**WORK TASK 1**
Copy the passage of the email thread on hierarchical service deployment from "I actually think" up to and including "is not changed).".
**WORK TASK 2**
Answer these questions from the email thread on hierarchical service deployment:
(a) Which option does the writer think should also be supported in services.xml?
(b) According to Andreas Veithen, what is the change fundamentally about?
(c) Into which version control system do people check in the repository?
**WORK TASK 3**
Write the next part of the email thread on hierarchical service deployment, picking up after its last line.

**TEXT BLOCK**
______

The advantage of simply using the file system hierarchy to compute that is
just simplicity. The context hierarchy is visible to everyone by simply
looking at the directory structure. If you check in the repository into SVN
(which I know a bunch of people do) it gives a simple way to manage
authorization for deployment for different people.
I actually think we should support a contextPath=xxx option in services.xml
as well. However, treating the file system hierarchy as a hierarchy is, you
know, rather natural.
I think Isuru has shown that there is no extra performance loss or any other
loss by supporting hierachically deployed services. You DON'T need to use
them unless you want to of course - and if there's no hierarchy there's no
change at all (subject to having enough unit tests to make sure that old and
new behavior for the old feature is not changed).
> > On Fri, Aug 28, 2009 at 8:30 PM, Andreas Veithen
> > <andreas.veithen@gmai... <mailto:andreas.veithen@gmai...>> wrote:
> > Guys,
> > Are we actually discussing the right question? Looking at the patch
> > proposed by Isuru, I have the impression that versioning is merely
> > use case, but that (in contrast to modules) the code doesn't make any
> > assumption about the meaning of the hierarchy in the repository (it
> > could be version number, but it could also something completely
> > different). Fundamentally the change is not about versioning, but
> > about giving the user the possibility to define the structure of the
> > endpoint URL.
> > yes. this should be the idea. it is to support hierarchical service
> > folder structure to mange
> > services. Versioning is only one possible use case.
> > I think this is a common requirement. For an example if we take a web
> > site people don't put
> > all their .jsp or .html files in the root directory. They manage them
> > in a some meaningful
> > folder structure and even page url maps to it.
> You are mistaken in the case of web site .jsp files are like .class
> files. So even in Web Service we have package hierarchy.
> > I can hardly think of any reason for opposing to introduce such
> > feature to axis2 service deployment provided
> > that it *does not break existing functionality*.

______

**EXCERPTED RECORDS**
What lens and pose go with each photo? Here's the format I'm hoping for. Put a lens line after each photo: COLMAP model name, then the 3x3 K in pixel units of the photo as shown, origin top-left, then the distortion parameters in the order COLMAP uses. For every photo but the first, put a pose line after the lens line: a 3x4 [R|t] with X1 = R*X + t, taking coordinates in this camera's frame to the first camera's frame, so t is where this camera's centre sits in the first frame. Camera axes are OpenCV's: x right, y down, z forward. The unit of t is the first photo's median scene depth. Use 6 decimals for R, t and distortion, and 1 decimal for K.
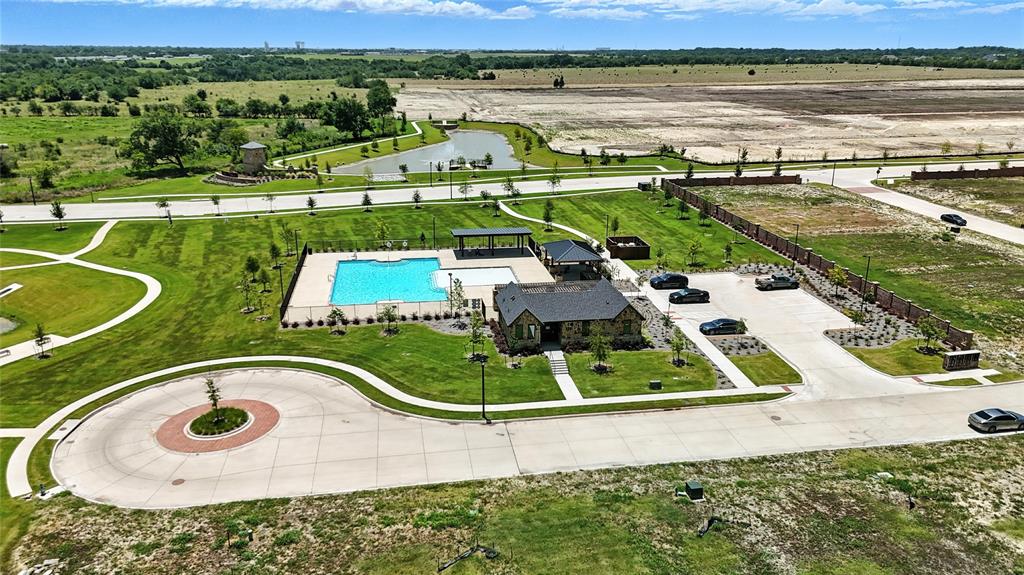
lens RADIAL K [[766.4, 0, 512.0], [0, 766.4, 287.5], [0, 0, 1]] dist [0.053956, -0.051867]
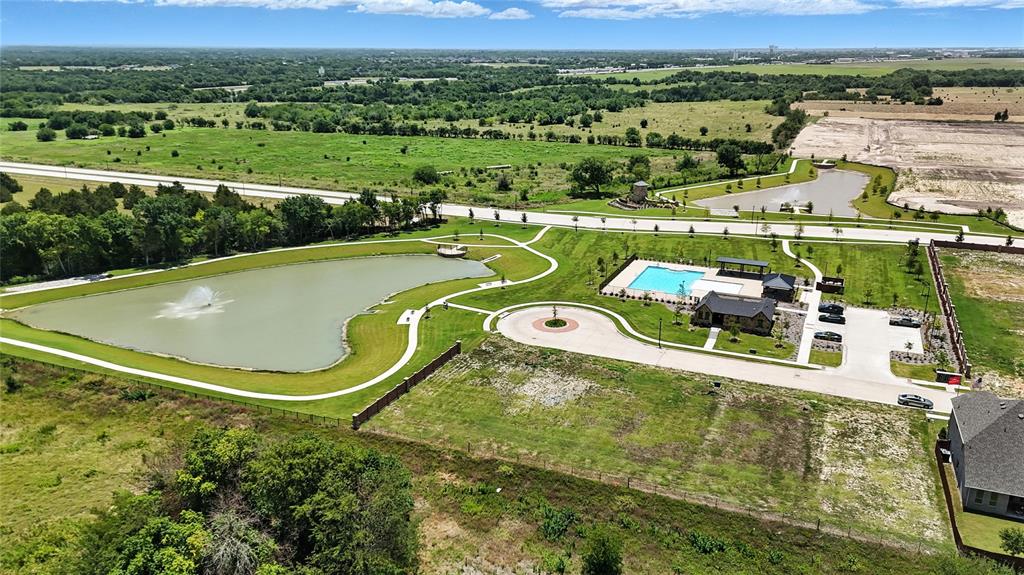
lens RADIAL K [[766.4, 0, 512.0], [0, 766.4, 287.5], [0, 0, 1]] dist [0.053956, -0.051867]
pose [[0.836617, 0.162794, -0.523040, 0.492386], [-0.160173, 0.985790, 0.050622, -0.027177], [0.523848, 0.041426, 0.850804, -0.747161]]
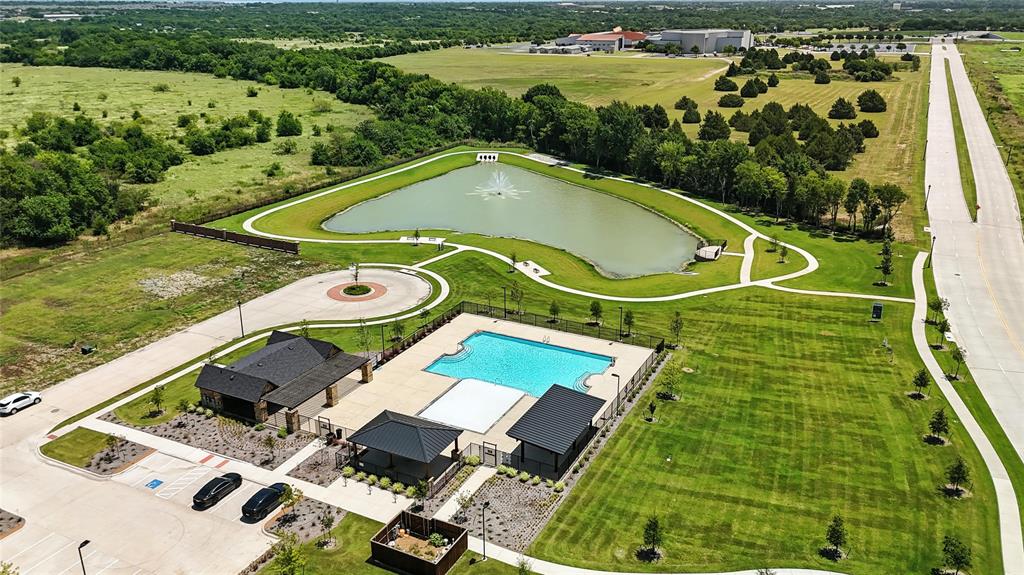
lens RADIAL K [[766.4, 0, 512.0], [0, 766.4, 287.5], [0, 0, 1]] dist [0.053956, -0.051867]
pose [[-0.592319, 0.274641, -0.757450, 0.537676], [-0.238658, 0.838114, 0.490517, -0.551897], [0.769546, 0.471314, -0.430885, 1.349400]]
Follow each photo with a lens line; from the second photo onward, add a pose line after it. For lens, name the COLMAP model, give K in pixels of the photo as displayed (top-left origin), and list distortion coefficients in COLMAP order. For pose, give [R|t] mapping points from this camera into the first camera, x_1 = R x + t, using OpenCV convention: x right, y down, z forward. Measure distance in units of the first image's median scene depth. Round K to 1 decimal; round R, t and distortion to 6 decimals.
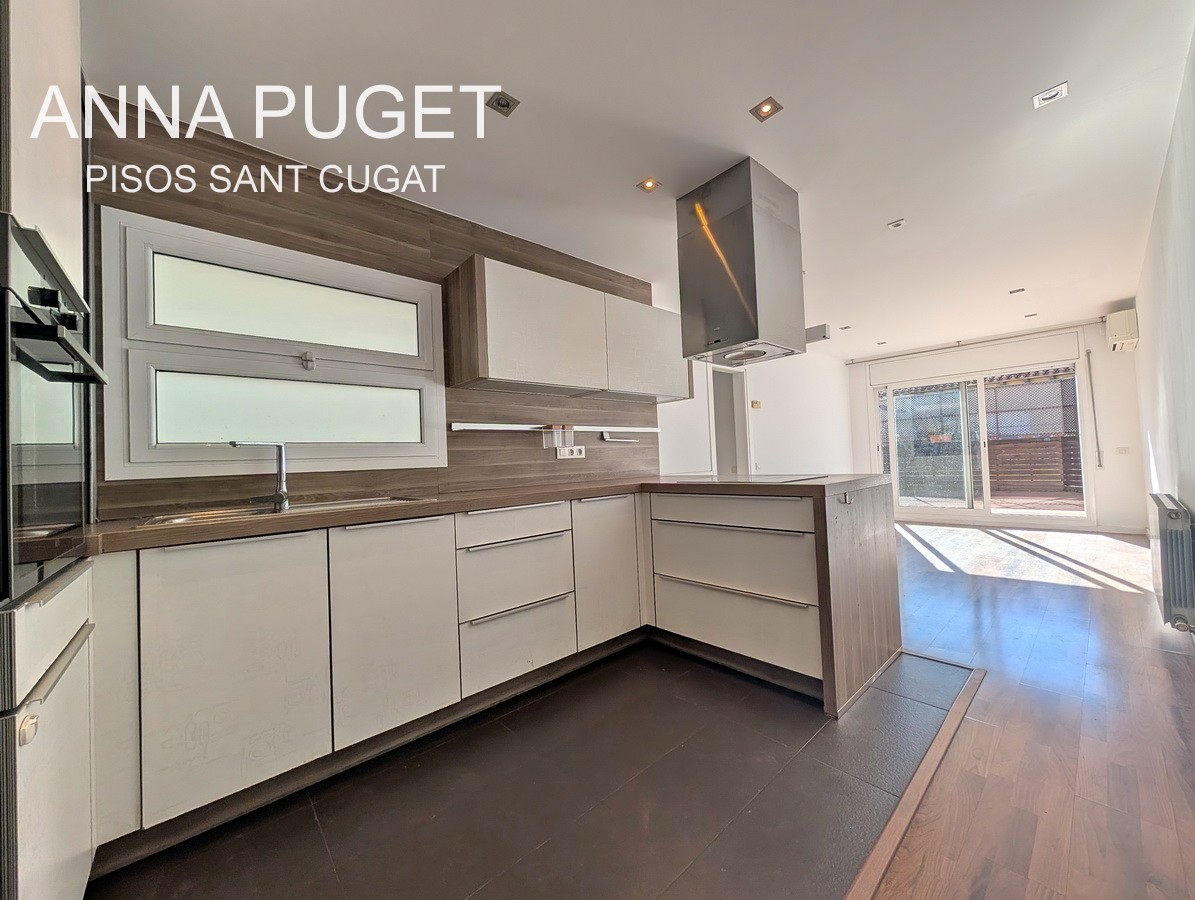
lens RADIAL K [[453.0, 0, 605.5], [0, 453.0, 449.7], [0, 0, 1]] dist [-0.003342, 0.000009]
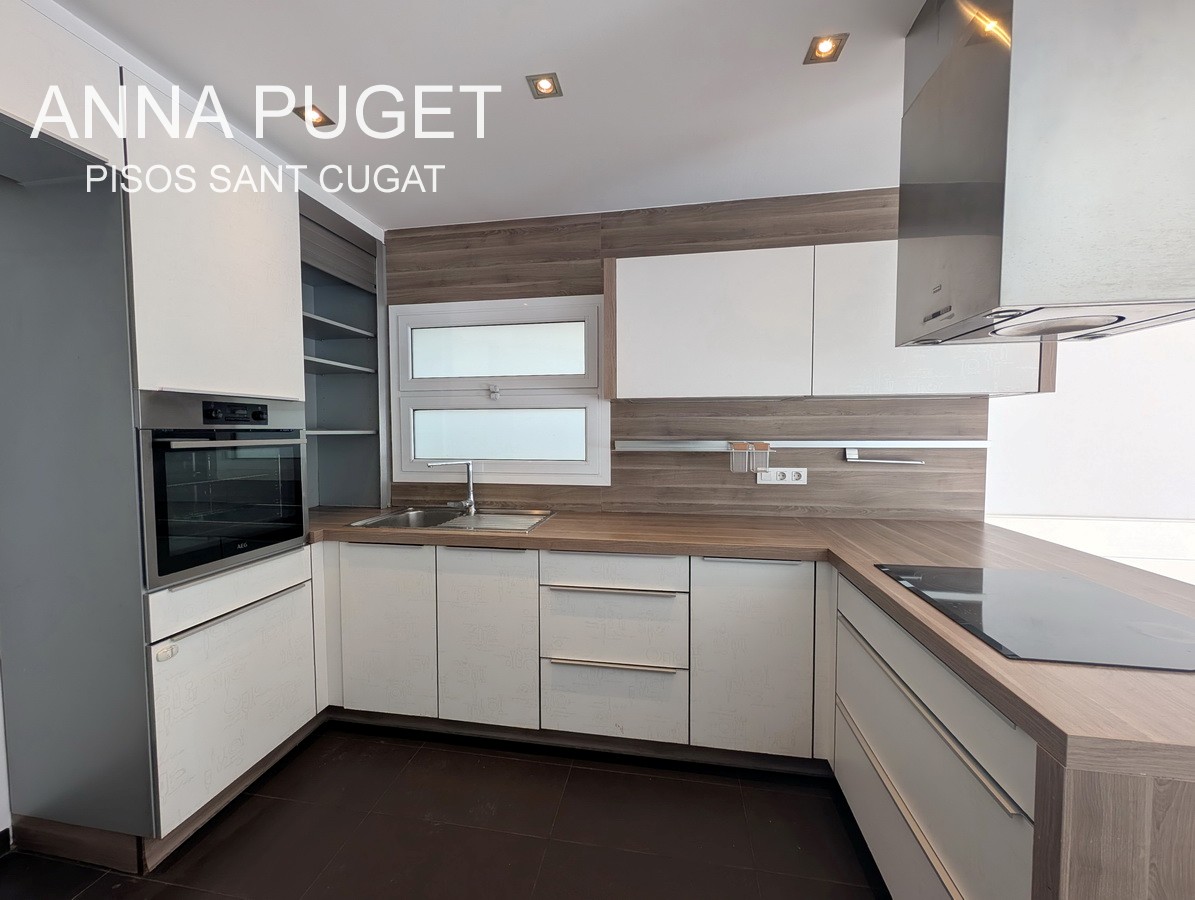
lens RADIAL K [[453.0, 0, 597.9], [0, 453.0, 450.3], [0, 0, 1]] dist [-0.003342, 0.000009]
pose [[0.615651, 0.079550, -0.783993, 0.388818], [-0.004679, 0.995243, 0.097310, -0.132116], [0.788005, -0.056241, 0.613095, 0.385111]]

______

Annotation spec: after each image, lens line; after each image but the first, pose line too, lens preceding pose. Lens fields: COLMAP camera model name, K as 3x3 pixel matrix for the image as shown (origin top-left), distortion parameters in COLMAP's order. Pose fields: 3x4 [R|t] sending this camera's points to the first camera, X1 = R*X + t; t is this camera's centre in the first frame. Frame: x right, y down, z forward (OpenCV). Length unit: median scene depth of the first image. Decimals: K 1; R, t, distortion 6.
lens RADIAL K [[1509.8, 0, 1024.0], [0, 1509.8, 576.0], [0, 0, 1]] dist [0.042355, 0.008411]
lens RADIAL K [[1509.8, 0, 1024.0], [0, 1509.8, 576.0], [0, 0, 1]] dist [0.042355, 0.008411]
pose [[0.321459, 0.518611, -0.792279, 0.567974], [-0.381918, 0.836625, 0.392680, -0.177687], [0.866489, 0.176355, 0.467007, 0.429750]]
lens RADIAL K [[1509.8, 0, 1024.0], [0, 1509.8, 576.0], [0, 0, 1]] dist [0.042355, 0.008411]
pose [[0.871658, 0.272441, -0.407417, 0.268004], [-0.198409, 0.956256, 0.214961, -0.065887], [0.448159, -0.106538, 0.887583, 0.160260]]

______

**RESPONSE AREA 1**
I actually think we should support a contextPath=xxx option in services.xml
as well. However, treating the file system hierarchy as a hierarchy is, you
know, rather natural.
I think Isuru has shown that there is no extra performance loss or any other
loss by supporting hierachically deployed services. You DON'T need to use
them unless you want to of course - and if there's no hierarchy there's no
change at all (subject to having enough unit tests to make sure that old and
new behavior for the old feature is not changed).

**RESPONSE AREA 2**
(a) A contextPath=xxx option.
(b) Giving the user the possibility to define the structure of the endpoint URL.
(c) SVN.

**RESPONSE AREA 3**
> If you look at the directory structure (as I told you before)
> information repeat it self. It is analogous to "Shop is closed because
> it is not open".
> Just because feature X is good in project Y, we should not introduce
> that to Axis2.
> If you or someone want to do such a feature of course they can do that,
> just ad a new deployer to handle the they want, even in you case we can
> do the same. Let's create a new deployer and manage anyway you like, and
> then if you think it is ok, then commit the new deployer to Axis2.
> However I am not ok with introducing new URL pattern, I think Isuru
> already agreed to replace "/" with "-"
> > Deepal,
> > I feel you have given over weight to the versioning support which is a
> > use case of this. In the way to have told
> > people can have versioning without any support of axis2, by just
> > naming service in the way they need.
> Yes. At the end of the day whether it is "/" or "-" would become a
> unique name. So it is the service name.
> > Comming into the other point of probable break of existing
> > functionality Can you please come up with the
> > set of use case scenarios for this? Then we can ask Isuru to provide
> > integration test for all these scenarios. This may test the existing
> > functionality as well :)
> I am sorry I do not have time to comeup with scenarios when someone add
> new features, specially even without going through the existing JIRA.
> > I think we should not be pessimistic and think deployment engine is
> > done for ever and any change will break it.
> Not at all, how many changes we made, in this case my concern is not the
> deployment engine it is the URL pattern.
> > Isuru,
> > Please provide a set of integration tests for the scenarios mentioned.